渡良瀬川 (東武日光線から西赤麻橋まで) [渡良瀬川のページ一覧]
撮影地:栃木県下都賀郡藤岡町
渡良瀬川は皇海山(すかい、栃木県日光市と群馬県沼田市の境界付近)を源流とする延長107Km、
流域面積2621Km2の利根川水系の一級河川。利根川の最大支川である。
渡良瀬川の主な支川には、桐生川、旗川、矢場川、秋山川、蓮花川、巴波川、思川、谷田川がある。
このページの区間の渡良瀬川は、明治44年(1911)から大正11年(1922)にかけて実施された、
遊水池化事業によって、藤岡町周辺の台地を開削した新流路(藤岡新川)。
かつての渡良瀬川は群馬県邑楽郡との県境を流れていた。
(1)東武日光線(左岸上流から) 藤岡町藤岡 東武日光線の渡良瀬川橋梁。下流に見えるのは新開橋。 共にトラス橋である。日光線の左岸上流には田中霊祠 (田中正造の遺骨を分骨した拝殿)がある。 渡良瀬川の右岸堤防は渡良瀬川自転車道となっている。 正式名は桐生足利藤岡自転車道線という一般県道だ。 |
(2)藤岡大橋の付近(上流から) 藤岡町藤岡 写真(1)から400m下流。

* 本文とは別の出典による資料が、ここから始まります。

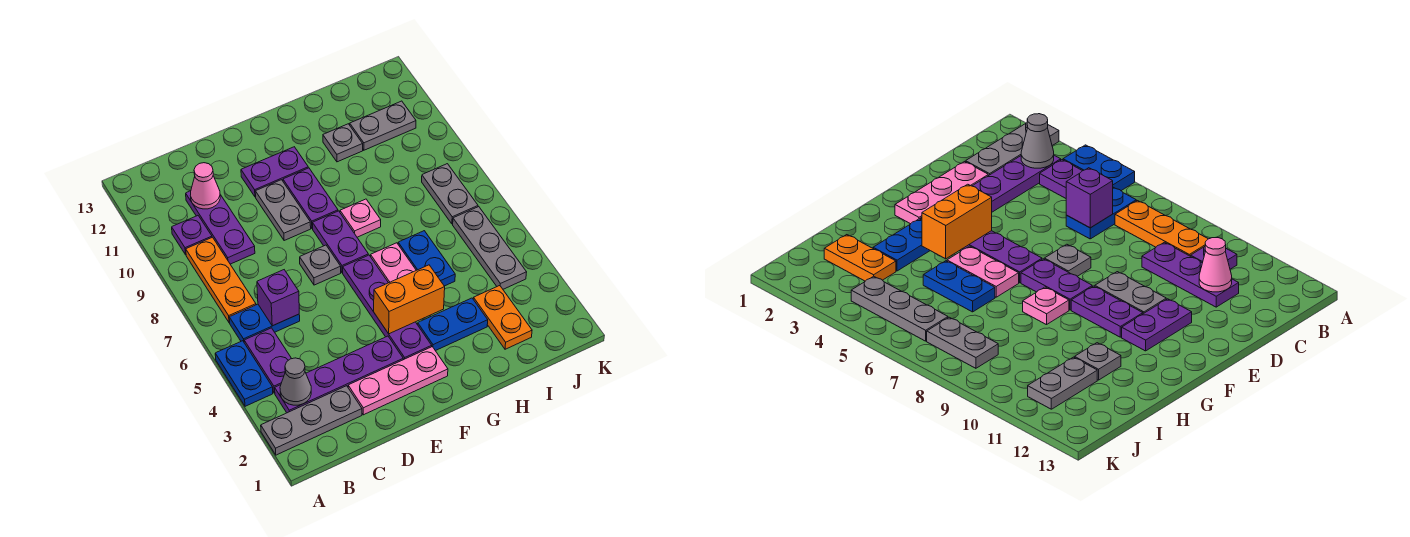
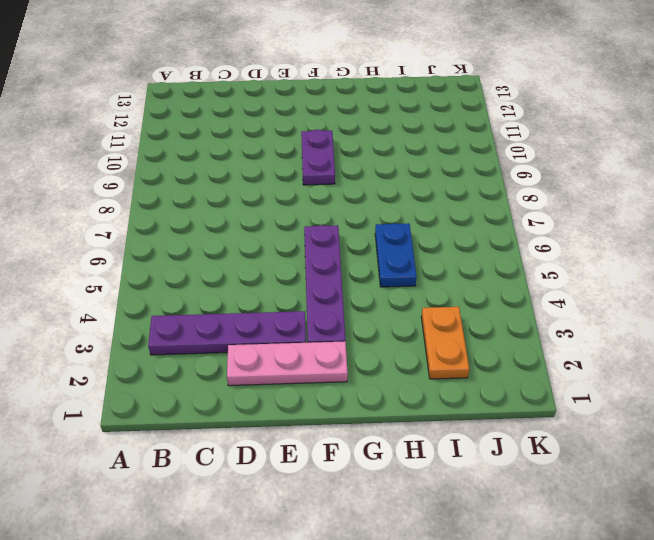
none -> grey 1x3 plate [261,386,362,455]
none -> blue 1x2 plate [215,341,273,406]
none -> purple 1x2 plate [244,328,292,393]

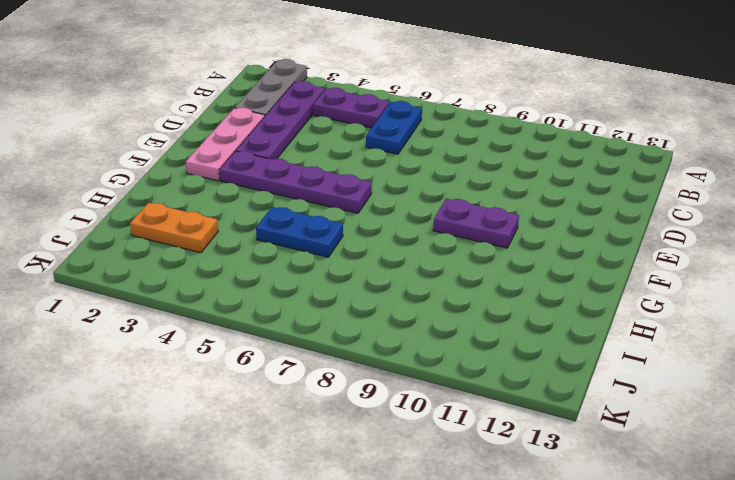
none -> blue 1x2 plate [215,341,273,406]
none -> orange 1x3 plate [186,237,256,323]
none -> purple 1x1 plate [172,216,212,255]

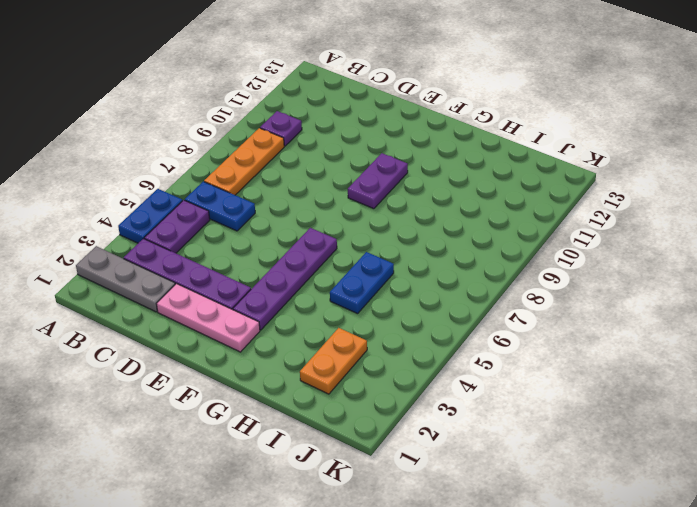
none -> purple 1x3 plate [186,191,255,264]
none -> grey 1x1 plate [300,245,341,285]
none -> grey 1x2 plate [255,180,311,240]

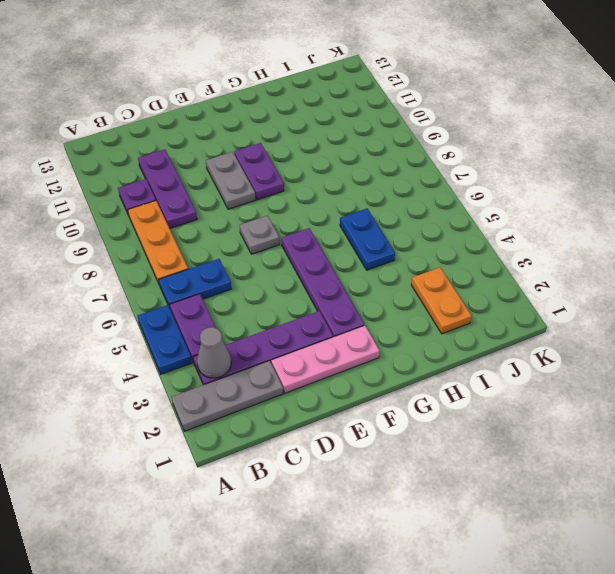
none -> purple 1x2 plate [241,147,308,197]
none -> purple 1x2 plate [312,211,368,273]
none -> blue 1x2 plate [418,298,488,351]

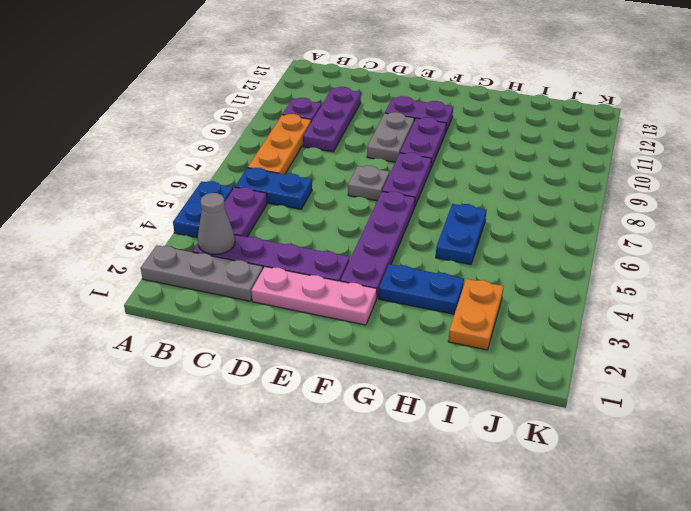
none -> pink 1x2 plate [371,243,416,283]
none -> pink 1x1 plate [340,199,381,237]
none -> grey 1x1 plate [323,124,363,162]

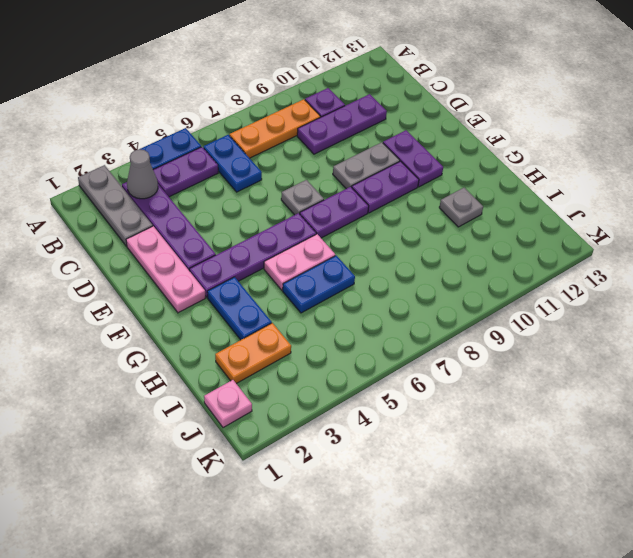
pink 1x1 plate [204,380,252,428] -> pink 1x1 plate moved to [340,199,381,237]
none -> grey 1x2 plate [350,101,416,150]
none -> grey 1x3 plate [453,207,527,289]
none -> grey 1x2 plate [422,164,478,224]

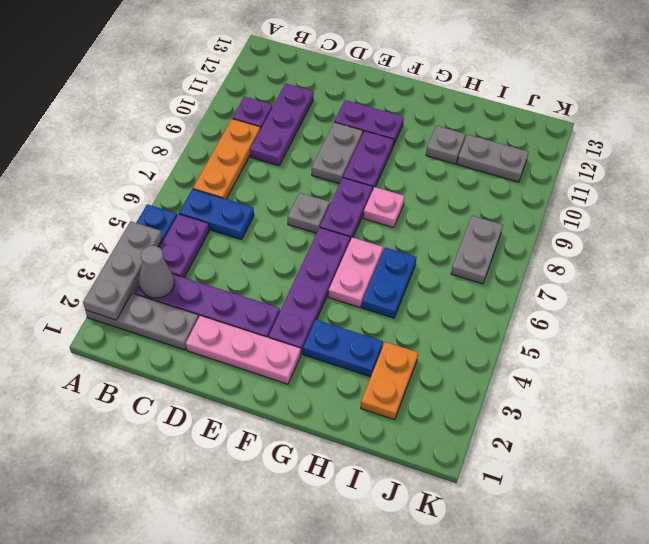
grey 1x3 plate [83,221,162,320] -> grey 1x3 plate moved to [453,207,527,289]
none -> purple 1x1 brick [257,270,299,326]
none -> pink 1x1 cone [190,163,220,209]
none -> orange 1x2 brick [374,265,445,334]

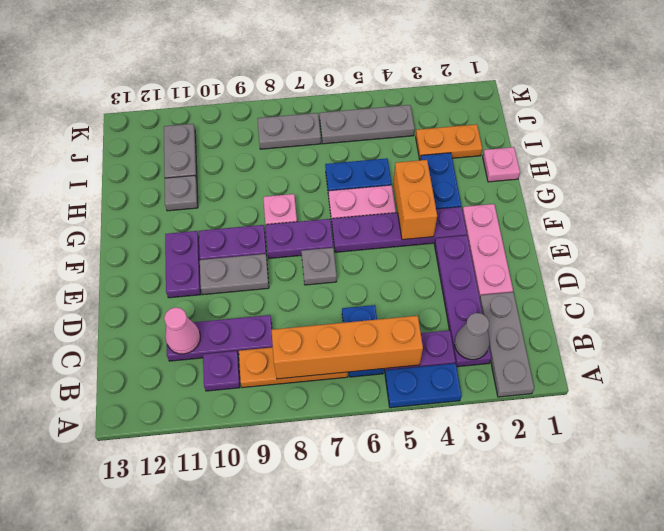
orange 1x4 brick [271,316,423,379] -> none
pink 1x1 plate [483,147,520,182] -> none
none -> purple 1x1 brick [257,270,299,326]

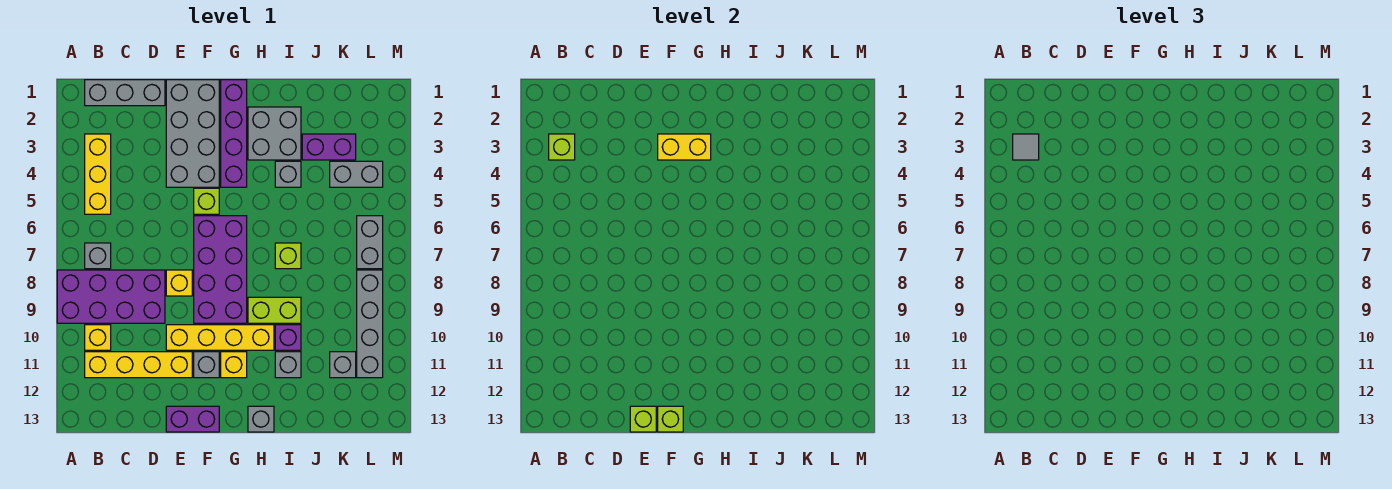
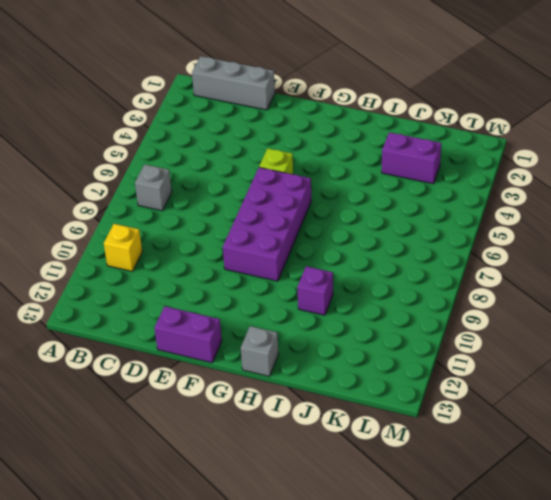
none -> purple 2x4 brick [57,270,165,323]
none -> yellow 1x3 brick [85,134,111,214]
none -> yellow 1x4 brick [85,352,192,378]
none -> grey 2x4 brick [166,80,219,187]

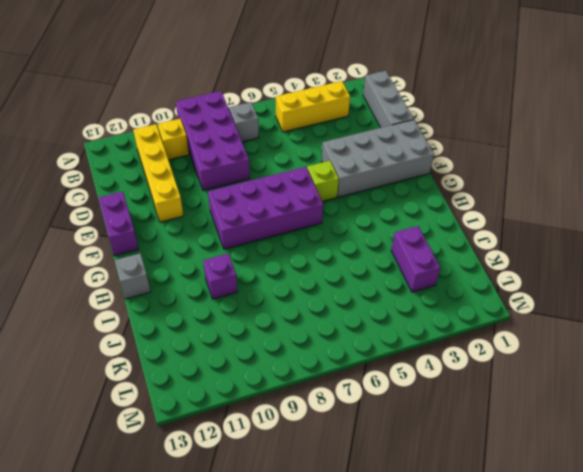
none -> yellow 1x1 brick [166,270,192,296]
none -> yellow 1x4 brick [166,325,274,350]
none -> grey 1x1 brick [194,352,219,378]
none -> purple 1x4 brick [221,80,247,187]

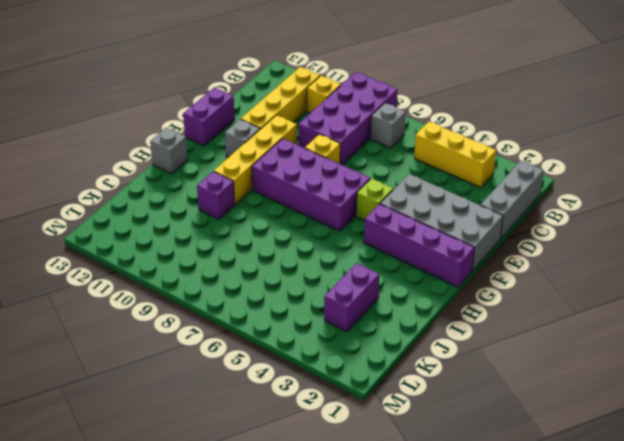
none -> yellow 1x1 brick [221,352,247,378]
none -> grey 2x2 brick [248,107,301,160]
none -> lime 1x2 brick [248,297,301,323]
none -> grey 1x1 brick [275,161,301,187]

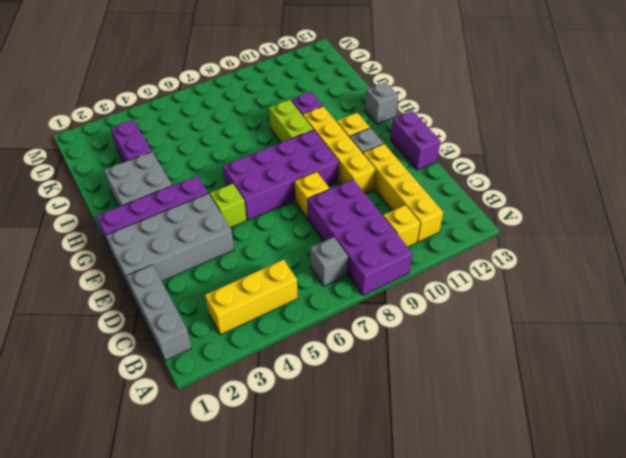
none -> grey 1x1 brick [275,161,301,187]
none -> lime 1x1 brick [275,243,301,269]
none -> grey 1x1 brick [275,352,301,378]
none -> grey 1x2 brick [330,161,383,187]

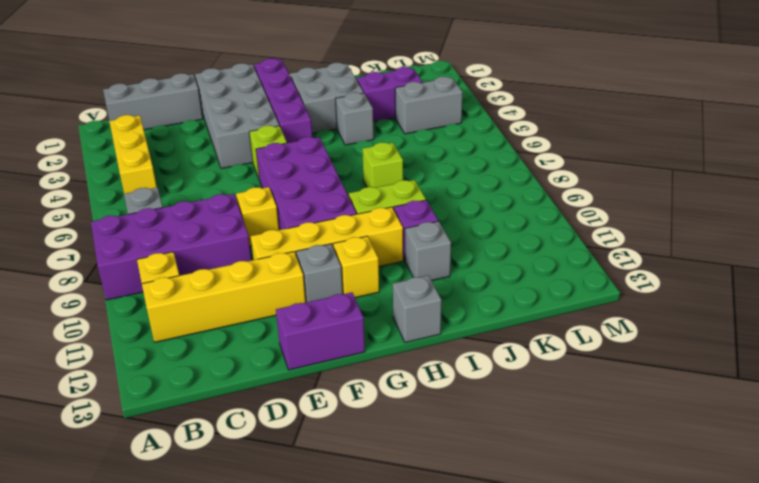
none -> grey 1x1 brick [330,352,356,378]
none -> grey 1x2 brick [357,216,383,269]
none -> grey 1x4 brick [357,270,383,378]
none -> lime 1x1 brick [549,134,575,160]

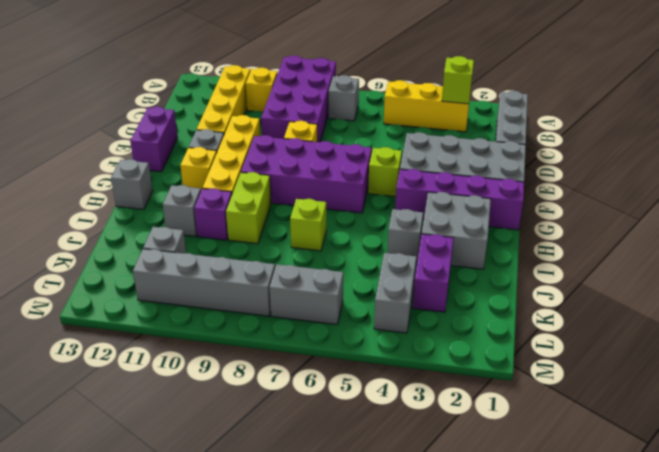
none -> lime 1x1 brick [630,406,656,432]
none -> yellow 1x2 brick [658,134,711,160]
none -> lime 1x1 brick [658,406,683,432]
none -> grey 1x1 tile [1013,134,1039,160]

新開橋から撮影。 藤岡大橋よりも新開橋の方が歴史的に古い橋だ。 新開橋の左岸には田中正造の銅像が建てられている。 新開橋の名前が示すように、この付近の渡良瀬川は 大正初期に開削したもので、かつては藤岡新川と呼ばれた。 |
(3)蓮花川の合流(右岸から) 藤岡町藤岡 藤岡大橋の左岸下流へ蓮花川(一級河川)が 藤岡排水樋管(ボックスカルバート3連)を経由して 合流している。自然排水は困難なようで、排水機場が 併設されている。藤岡大橋の右岸下流には藤岡水位 流量観測所(昭和2年設置)がある。利根川への 合流点から12.9Kmであり、零点高はY.P+13.9m。 管理橋は鉄道の古レール(1917年、八幡製鉄所が製造)を 使って組まれている。 |
(4)旧谷中村合同慰霊碑 藤岡町藤岡 写真(3)から2.7Km南。渡良瀬遊水地の北エントランスの 北側に位置する。渡良瀬遊水地の建設によって、 旧谷中村(277戸)は廃村となった。ここには、旧谷中に あった墓碑や石仏が集められ、壁一面に並べられている。 石仏は十九夜塔が多く、次いで庚申塔。一基だけだが 石橋供養塔も確認できる。また、敷地内には渡良瀬遊水地工事の 殉職者の慰霊碑もある。北エントランスの西側には 決壊口跡の碑と復旧記念碑がある(注)。 |
(5)西赤麻樋管の付近(左岸上流から) 藤岡町赤麻 写真(3)から1Km下流。県道50号線の脇に渡良瀬遊水地の 周囲堤が設けられている。周囲堤には数多くの排水樋管が 伏せ込まれている。左岸側は台地となっていて、 赤麻寺などが位置する高台である。右上が赤麻沼の跡地。 下流の周囲堤裾の四社神社には築堤完成記念碑がある。 |
(6)西赤麻橋の付近(上流から) 藤岡町赤麻 写真(5)から1Km下流。ここはもう渡良瀬遊水地の中。 渡良瀬川の左岸側には、水衝部とは限らないのに、 コンクリート護岸が施された区間が目立つ。 西赤麻橋は遊水地の工事用道路に架かる橋。 仮設橋だがそれでも橋長は約100mある。 |
(注)渡良瀬遊水地の周囲堤の西側、群馬県板倉町の海老瀬地区には
決壊口跡の碑(昭和25年建立)と復旧記念碑がある。昭和22年(1947)9月に
発生したカスリーン台風による洪水で、この付近の堤防は決壊した。
碑文には当時の利根川上流工事事務所長によって、堤防決壊の原因は
利根川改修工事の遅れにあったと記されている。